Hygroscopic substances include cellulose fibers (such as cotton and paper), sugar, caramel, honey, glycerol, ethanol, wood, methanol, sulfuric acid, many fertilizer chemicals, many salts (including sodium chloride), and a wide variety of other substances. Typically, this occurs at or near ordinary room temperature. Most hygroscopic materials are salts, but many other materials display the property. The similar-sounding but unrelated word hydroscopic is sometimes used in error for hygroscopic. A hydroscope is an optical device used for making observations deep under water.
Examples include honey, glycerin, ethanol, methanol, concentrated sulfuric acid, and concentrated sodium hydroxide (lye).
Calcium chloride is so hygroscopic that it eventually dissolves in the water it absorbs: this property is called deliquescence. Materials and compounds exhibit different hygroscopic properties and this difference can lead to detrimental effects, such as stress concentration in composite materials.
Hygroscopy and Deliquescent
Hygroscopic and deliquescent materials are both able to absorb moisture from the air. However, hygroscopy and deliquescence don’t mean precisely the same thing. Hygroscopic materials absorb moisture, but deliquescent materials absorb moisture to the extent the substance dissolves in water. Deliquescence may be considered an extreme form of hygroscopy.
A hygroscopic material will become damp and may stick to itself or become cakey, while a deliquescent material will liquefy.
Hygroscopic chemicals require special care. Typically, they are stored in air-tight, sealed containers. They may also be maintained under kerosene, oil, or within a dry atmosphere.
Many engineering polymers are hygroscopic, including nylon, ABS, polycarbonate, cellulose, and poly (methyl methacrylate). Other polymers, such as polyethylene and polystyrene, do not normally absorb much moisture, but are able to carry significant moisture on their surface when exposed to liquid water. Type-6 nylon can absorb up to 9.5% of its weight in moisture.
Uses and Examples of Hygroscopy
Hygroscopic substances may be used to keep products dry or to remove water from an area. They are commonly used in desiccators. Hygroscopic materials may be added to products because of their ability to attract and hold moisture. Here, the substances are referred to as humectants.
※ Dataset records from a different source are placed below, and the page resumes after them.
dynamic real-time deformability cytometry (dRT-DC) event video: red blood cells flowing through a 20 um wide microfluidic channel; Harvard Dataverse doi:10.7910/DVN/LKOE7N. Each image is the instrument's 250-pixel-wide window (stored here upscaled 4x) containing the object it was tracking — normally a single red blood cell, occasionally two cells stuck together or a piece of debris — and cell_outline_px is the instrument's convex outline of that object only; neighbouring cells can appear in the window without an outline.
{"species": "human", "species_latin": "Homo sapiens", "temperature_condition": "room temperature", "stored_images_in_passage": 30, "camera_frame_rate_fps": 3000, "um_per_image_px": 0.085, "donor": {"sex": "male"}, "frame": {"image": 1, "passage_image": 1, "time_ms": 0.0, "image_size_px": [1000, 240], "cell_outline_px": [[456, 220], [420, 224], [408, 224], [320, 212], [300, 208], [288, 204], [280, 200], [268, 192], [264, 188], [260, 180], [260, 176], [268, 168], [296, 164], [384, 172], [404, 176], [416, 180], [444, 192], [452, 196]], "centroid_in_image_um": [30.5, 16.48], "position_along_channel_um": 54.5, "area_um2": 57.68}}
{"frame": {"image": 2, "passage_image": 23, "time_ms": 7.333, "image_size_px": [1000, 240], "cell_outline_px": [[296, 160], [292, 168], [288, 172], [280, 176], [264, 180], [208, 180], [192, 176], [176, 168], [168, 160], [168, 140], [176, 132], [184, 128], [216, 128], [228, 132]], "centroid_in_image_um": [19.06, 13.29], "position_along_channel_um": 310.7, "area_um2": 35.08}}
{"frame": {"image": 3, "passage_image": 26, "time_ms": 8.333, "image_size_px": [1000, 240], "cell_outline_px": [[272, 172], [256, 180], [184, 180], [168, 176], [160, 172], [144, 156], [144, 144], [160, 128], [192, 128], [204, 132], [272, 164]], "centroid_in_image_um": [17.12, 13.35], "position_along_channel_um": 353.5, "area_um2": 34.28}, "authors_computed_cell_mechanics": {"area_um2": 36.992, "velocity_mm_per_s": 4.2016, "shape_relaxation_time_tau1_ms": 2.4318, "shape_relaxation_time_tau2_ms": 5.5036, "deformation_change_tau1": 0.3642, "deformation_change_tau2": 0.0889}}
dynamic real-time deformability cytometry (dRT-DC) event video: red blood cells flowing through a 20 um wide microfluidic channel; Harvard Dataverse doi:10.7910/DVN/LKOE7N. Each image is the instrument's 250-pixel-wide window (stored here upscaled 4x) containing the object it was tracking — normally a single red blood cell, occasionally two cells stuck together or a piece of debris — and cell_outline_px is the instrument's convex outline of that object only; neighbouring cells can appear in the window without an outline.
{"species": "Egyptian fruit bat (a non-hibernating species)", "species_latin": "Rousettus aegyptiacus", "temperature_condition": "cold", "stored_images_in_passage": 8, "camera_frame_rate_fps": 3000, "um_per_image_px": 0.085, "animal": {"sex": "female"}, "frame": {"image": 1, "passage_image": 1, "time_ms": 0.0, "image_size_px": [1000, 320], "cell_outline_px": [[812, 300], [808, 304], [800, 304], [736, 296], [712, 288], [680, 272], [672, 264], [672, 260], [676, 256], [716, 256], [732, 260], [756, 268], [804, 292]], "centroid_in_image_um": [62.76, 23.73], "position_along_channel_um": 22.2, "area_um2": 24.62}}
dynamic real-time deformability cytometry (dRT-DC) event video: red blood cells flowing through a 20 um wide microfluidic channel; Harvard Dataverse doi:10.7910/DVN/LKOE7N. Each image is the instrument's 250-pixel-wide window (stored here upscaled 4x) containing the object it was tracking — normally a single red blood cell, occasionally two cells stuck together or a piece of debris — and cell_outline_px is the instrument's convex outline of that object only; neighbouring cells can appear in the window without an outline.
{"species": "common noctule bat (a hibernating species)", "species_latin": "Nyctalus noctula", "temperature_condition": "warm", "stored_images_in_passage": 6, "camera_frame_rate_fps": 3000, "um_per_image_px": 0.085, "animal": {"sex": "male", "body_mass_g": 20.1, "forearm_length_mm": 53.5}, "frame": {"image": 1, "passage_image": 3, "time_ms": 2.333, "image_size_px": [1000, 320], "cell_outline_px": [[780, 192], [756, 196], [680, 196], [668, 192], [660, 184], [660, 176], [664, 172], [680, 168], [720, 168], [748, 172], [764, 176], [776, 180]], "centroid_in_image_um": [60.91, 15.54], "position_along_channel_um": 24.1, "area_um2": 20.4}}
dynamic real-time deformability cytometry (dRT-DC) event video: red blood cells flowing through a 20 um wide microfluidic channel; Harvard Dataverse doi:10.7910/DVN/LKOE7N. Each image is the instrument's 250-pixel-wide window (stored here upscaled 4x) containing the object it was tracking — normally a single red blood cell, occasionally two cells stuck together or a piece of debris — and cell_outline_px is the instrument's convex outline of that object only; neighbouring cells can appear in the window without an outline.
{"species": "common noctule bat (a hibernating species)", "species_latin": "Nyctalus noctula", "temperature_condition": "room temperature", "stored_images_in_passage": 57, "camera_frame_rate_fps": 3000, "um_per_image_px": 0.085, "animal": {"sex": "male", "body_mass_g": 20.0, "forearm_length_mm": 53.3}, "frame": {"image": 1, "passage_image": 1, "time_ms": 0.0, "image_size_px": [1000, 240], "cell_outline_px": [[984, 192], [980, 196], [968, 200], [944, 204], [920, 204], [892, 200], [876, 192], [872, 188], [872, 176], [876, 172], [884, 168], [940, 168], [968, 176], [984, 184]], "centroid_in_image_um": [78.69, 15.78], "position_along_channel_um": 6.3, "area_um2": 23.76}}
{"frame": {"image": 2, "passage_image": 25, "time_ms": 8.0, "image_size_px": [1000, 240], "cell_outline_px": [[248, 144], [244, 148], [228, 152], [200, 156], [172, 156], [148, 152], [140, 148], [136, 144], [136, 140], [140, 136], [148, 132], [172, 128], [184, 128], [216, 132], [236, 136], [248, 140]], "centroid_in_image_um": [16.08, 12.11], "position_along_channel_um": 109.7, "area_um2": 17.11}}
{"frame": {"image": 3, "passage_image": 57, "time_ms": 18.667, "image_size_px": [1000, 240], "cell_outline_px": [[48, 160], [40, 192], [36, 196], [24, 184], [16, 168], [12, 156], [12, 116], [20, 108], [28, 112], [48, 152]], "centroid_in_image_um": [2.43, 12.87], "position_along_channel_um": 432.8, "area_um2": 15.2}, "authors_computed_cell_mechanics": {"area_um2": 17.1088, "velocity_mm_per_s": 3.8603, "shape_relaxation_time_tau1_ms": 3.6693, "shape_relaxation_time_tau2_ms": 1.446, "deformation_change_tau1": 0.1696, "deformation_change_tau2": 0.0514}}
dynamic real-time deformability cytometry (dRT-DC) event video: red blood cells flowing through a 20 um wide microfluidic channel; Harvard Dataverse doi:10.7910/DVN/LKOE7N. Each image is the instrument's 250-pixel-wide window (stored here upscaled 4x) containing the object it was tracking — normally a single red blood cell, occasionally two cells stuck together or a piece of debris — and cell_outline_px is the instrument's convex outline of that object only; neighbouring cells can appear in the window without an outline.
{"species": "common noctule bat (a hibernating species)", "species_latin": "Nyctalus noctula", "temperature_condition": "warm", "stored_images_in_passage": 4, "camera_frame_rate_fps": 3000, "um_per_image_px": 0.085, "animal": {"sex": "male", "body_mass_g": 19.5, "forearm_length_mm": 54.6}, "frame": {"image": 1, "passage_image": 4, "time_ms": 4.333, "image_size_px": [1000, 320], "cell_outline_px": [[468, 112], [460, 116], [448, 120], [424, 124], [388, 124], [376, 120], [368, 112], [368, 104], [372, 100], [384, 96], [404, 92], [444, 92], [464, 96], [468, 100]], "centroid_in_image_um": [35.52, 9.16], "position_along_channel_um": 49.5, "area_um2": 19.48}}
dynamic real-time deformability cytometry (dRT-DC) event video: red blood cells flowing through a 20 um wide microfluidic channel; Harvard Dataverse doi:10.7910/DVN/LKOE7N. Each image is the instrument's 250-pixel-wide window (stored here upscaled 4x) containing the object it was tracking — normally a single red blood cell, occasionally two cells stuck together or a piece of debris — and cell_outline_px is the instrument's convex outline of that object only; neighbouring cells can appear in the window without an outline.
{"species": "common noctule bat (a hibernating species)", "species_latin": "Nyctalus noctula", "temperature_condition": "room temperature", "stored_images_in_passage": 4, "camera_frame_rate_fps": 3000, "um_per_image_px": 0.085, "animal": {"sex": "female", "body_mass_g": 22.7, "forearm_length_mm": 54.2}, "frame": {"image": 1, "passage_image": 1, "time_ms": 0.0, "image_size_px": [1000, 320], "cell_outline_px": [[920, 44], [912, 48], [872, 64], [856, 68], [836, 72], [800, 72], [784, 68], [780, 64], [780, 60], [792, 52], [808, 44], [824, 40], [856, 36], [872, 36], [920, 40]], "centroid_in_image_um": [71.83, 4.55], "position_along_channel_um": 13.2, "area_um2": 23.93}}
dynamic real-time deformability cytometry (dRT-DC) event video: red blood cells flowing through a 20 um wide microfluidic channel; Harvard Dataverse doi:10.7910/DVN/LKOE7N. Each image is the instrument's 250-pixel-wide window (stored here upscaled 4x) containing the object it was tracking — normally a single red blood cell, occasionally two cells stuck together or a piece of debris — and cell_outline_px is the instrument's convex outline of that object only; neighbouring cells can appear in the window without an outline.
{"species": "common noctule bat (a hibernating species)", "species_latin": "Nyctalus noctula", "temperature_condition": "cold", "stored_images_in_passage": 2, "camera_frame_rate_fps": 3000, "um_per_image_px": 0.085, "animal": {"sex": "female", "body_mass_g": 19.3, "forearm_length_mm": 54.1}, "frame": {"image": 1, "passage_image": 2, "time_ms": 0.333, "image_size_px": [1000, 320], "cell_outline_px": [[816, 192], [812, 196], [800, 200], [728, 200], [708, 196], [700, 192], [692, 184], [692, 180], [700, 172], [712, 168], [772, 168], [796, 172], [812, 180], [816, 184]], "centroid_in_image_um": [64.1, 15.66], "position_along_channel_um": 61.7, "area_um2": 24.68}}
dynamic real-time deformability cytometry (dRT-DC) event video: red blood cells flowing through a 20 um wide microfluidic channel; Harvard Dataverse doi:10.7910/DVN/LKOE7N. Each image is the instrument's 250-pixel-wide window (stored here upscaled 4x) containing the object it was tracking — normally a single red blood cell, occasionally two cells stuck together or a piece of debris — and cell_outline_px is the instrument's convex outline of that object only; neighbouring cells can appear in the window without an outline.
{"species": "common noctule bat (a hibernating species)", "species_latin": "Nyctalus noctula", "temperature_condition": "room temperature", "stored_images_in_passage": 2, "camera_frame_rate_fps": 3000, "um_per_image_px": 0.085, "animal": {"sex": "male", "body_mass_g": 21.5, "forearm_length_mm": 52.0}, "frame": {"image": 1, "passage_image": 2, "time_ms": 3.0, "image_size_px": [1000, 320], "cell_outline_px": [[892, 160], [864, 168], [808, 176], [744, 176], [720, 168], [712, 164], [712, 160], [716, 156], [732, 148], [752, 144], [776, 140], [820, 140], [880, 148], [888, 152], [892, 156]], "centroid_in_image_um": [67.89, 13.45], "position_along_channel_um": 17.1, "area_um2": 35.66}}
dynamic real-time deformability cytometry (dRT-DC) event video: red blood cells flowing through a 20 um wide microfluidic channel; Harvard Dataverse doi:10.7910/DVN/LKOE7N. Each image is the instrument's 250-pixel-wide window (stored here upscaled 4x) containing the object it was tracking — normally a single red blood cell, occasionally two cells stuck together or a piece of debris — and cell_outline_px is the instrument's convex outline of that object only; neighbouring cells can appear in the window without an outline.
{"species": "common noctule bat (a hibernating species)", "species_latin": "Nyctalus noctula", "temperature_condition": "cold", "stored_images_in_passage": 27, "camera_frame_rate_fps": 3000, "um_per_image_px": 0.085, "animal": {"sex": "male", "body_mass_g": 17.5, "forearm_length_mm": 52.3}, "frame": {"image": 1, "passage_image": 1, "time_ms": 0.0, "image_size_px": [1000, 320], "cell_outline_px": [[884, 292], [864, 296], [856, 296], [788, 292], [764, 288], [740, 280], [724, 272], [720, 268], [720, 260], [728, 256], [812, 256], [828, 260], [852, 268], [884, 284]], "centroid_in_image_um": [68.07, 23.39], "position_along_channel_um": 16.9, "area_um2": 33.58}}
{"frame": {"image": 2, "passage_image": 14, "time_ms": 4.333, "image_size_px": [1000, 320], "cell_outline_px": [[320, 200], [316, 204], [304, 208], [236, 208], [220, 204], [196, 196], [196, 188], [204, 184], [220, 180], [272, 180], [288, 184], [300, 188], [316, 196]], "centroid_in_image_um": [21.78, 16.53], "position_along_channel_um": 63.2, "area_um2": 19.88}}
Examples of humectants used in food, cosmetics, and drugs, include salt, honey, ethanol, and sugar.
Zinc chloride, sodium chloride and sodium hydroxide crystals are hygroscopic. Silica gel, honey, nylon, and ethanol are also hygroscopic. Sulfuric acid is hygroscopic not only when concentrated, but also down to a concentration of 10% v/v or even lower.
Germinating seeds are also hygroscopic. The seed of Hesperostipa comata twists and untwists, depending on its hydration level, drilling the seed into soil.